▸ **Work to complete**
Reproduce the material below without any change, from the line containing "order: Malpighiales" down to the line containing "name author: (Pursh) Raf.", including both of those lines.

(Dataset entries)
-----
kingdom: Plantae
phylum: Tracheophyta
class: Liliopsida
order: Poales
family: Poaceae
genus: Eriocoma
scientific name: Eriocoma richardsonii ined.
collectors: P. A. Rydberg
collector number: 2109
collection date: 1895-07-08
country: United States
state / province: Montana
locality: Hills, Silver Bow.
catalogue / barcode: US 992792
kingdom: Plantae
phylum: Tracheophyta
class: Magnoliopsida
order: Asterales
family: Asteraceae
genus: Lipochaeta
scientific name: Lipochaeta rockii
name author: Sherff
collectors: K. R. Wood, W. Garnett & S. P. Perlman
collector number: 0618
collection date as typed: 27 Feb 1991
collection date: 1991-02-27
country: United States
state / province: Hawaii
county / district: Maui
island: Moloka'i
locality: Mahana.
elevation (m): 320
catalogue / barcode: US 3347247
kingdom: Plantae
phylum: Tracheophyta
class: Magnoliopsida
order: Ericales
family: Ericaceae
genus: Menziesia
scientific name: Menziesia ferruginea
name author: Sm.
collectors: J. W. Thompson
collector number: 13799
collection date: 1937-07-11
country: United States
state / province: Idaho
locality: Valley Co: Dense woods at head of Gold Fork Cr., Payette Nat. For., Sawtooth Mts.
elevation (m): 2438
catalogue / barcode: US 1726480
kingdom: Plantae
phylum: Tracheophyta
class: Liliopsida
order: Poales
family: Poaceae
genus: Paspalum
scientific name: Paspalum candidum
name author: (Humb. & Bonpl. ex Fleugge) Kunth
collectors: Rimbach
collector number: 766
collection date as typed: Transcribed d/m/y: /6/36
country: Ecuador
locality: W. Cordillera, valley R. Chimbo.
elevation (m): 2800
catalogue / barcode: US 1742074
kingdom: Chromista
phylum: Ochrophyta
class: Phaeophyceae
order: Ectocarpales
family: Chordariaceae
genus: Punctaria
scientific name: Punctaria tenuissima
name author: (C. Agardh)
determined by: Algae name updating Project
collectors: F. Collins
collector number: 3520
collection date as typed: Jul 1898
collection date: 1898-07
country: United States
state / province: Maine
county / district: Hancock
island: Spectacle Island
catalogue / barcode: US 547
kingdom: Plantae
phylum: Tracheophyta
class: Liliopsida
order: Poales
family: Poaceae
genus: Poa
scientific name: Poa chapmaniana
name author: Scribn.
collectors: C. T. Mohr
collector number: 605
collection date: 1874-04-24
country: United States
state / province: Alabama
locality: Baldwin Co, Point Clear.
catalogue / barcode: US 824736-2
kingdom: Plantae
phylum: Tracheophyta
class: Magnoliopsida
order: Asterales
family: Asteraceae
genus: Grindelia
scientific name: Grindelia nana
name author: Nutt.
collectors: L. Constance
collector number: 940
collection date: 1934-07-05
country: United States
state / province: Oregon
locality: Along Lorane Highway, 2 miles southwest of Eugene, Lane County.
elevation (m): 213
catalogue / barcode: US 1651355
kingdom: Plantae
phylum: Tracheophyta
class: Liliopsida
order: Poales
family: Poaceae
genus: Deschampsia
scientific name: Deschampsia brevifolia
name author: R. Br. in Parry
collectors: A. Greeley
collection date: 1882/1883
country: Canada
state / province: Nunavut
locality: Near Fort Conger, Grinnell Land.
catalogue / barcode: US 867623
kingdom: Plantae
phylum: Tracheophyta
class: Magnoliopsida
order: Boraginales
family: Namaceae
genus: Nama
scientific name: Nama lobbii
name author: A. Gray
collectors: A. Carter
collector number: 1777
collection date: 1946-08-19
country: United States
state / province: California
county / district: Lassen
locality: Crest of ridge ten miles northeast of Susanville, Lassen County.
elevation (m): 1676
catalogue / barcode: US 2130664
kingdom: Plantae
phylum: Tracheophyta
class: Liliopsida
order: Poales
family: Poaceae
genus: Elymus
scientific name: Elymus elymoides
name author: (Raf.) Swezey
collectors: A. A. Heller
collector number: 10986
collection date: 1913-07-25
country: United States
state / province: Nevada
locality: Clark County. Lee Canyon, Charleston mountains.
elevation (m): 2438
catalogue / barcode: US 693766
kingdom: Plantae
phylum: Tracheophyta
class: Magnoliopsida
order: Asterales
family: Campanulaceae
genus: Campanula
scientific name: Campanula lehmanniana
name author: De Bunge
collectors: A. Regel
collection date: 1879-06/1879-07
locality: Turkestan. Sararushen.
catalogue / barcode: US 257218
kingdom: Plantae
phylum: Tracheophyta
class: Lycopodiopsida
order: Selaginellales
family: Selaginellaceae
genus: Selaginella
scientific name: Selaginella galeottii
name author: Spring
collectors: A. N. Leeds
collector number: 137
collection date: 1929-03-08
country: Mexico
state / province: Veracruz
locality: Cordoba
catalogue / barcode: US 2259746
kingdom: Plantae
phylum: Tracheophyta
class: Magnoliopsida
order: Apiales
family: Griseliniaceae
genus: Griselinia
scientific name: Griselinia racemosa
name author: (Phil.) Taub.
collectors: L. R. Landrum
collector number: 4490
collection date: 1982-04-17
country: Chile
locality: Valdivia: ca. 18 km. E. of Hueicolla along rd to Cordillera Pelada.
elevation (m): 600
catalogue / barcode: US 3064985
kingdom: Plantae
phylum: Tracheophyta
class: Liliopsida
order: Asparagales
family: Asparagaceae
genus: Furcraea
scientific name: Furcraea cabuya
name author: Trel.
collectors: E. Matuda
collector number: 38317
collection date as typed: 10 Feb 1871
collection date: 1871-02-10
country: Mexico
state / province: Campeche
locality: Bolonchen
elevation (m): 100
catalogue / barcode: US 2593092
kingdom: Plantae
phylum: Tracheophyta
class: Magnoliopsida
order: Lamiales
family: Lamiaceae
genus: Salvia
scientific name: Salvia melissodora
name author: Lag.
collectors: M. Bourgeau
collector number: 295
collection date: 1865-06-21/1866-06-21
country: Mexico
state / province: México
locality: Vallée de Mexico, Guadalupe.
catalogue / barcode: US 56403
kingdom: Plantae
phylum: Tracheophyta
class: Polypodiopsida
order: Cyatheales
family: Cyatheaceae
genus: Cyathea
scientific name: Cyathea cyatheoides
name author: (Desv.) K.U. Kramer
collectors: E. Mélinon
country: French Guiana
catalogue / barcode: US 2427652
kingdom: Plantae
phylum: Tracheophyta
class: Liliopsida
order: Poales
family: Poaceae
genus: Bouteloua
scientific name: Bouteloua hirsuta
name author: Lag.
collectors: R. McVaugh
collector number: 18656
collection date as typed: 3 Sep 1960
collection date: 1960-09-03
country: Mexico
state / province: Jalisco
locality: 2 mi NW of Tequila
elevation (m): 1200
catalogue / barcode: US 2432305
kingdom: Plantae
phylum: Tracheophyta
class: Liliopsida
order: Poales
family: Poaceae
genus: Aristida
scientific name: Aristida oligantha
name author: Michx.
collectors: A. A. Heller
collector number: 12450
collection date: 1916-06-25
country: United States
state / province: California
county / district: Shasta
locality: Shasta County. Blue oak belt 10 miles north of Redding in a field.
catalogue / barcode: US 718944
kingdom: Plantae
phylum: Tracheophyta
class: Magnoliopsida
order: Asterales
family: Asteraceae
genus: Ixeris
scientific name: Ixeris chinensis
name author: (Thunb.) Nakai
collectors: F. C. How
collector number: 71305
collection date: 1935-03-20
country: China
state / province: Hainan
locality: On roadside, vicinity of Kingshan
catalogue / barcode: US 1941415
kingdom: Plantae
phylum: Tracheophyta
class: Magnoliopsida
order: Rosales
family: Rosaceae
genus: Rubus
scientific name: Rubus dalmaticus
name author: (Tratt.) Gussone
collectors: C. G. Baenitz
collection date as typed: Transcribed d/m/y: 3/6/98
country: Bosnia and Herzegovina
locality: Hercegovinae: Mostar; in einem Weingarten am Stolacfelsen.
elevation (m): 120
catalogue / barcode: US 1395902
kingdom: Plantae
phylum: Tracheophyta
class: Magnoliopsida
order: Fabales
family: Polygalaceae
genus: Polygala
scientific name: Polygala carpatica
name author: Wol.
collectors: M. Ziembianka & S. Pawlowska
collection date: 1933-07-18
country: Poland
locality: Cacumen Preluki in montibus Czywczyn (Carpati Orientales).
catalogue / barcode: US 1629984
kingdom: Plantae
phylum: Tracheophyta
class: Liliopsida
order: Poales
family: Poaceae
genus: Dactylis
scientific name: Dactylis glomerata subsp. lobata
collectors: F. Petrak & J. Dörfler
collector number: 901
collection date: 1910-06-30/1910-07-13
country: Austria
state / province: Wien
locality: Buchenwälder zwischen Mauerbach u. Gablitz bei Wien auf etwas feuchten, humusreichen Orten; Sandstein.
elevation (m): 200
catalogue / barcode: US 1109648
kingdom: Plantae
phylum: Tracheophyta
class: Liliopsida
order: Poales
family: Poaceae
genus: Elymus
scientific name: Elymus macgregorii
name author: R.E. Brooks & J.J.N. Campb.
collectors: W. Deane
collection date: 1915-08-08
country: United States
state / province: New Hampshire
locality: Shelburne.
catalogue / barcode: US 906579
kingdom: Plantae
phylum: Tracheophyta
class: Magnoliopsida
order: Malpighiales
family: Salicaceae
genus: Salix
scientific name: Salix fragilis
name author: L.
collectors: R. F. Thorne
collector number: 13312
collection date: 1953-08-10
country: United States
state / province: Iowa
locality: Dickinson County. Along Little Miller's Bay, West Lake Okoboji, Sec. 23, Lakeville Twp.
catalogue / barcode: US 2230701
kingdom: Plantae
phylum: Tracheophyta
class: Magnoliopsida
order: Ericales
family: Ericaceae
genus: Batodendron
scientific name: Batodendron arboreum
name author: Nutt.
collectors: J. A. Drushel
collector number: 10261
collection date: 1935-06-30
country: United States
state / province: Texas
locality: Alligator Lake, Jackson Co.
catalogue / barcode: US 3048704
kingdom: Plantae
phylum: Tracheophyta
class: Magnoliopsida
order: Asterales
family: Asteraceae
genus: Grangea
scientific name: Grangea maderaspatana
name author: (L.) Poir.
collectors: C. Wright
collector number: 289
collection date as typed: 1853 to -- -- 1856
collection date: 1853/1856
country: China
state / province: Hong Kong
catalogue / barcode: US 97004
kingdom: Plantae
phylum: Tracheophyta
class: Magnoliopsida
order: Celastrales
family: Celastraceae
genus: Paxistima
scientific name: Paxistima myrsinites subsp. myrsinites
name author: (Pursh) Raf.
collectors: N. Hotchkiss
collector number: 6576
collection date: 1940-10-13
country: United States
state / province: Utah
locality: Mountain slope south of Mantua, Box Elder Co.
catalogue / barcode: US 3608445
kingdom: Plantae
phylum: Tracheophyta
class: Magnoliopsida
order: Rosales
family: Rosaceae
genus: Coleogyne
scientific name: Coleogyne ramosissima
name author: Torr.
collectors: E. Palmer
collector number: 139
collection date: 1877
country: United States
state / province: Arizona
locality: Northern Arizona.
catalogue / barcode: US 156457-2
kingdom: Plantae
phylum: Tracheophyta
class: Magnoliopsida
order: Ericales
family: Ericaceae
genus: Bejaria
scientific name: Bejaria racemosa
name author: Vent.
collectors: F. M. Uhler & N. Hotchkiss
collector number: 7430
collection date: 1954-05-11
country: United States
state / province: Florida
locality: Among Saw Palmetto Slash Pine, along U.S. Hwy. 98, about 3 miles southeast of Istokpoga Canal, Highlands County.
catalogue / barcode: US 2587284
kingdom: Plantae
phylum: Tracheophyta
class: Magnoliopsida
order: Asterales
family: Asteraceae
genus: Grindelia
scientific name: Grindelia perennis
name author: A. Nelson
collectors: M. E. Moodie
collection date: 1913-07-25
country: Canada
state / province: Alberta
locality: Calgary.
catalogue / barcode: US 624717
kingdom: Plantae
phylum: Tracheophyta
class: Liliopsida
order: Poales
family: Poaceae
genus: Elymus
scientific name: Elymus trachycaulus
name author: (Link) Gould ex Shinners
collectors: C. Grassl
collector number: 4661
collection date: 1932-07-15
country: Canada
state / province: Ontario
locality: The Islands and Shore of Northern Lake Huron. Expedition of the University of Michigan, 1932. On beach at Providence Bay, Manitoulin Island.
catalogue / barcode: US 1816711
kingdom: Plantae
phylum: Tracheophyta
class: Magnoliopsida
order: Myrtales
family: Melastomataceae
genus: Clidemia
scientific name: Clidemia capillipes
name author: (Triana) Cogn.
-----
▸ **Correct result**
order: Malpighiales
family: Salicaceae
genus: Salix
scientific name: Salix fragilis
name author: L.
collectors: R. F. Thorne
collector number: 13312
collection date: 1953-08-10
country: United States
state / province: Iowa
locality: Dickinson County. Along Little Miller's Bay, West Lake Okoboji, Sec. 23, Lakeville Twp.
catalogue / barcode: US 2230701
kingdom: Plantae
phylum: Tracheophyta
class: Magnoliopsida
order: Ericales
family: Ericaceae
genus: Batodendron
scientific name: Batodendron arboreum
name author: Nutt.
collectors: J. A. Drushel
collector number: 10261
collection date: 1935-06-30
country: United States
state / province: Texas
locality: Alligator Lake, Jackson Co.
catalogue / barcode: US 3048704
kingdom: Plantae
phylum: Tracheophyta
class: Magnoliopsida
order: Asterales
family: Asteraceae
genus: Grangea
scientific name: Grangea maderaspatana
name author: (L.) Poir.
collectors: C. Wright
collector number: 289
collection date as typed: 1853 to -- -- 1856
collection date: 1853/1856
country: China
state / province: Hong Kong
catalogue / barcode: US 97004
kingdom: Plantae
phylum: Tracheophyta
class: Magnoliopsida
order: Celastrales
family: Celastraceae
genus: Paxistima
scientific name: Paxistima myrsinites subsp. myrsinites
name author: (Pursh) Raf.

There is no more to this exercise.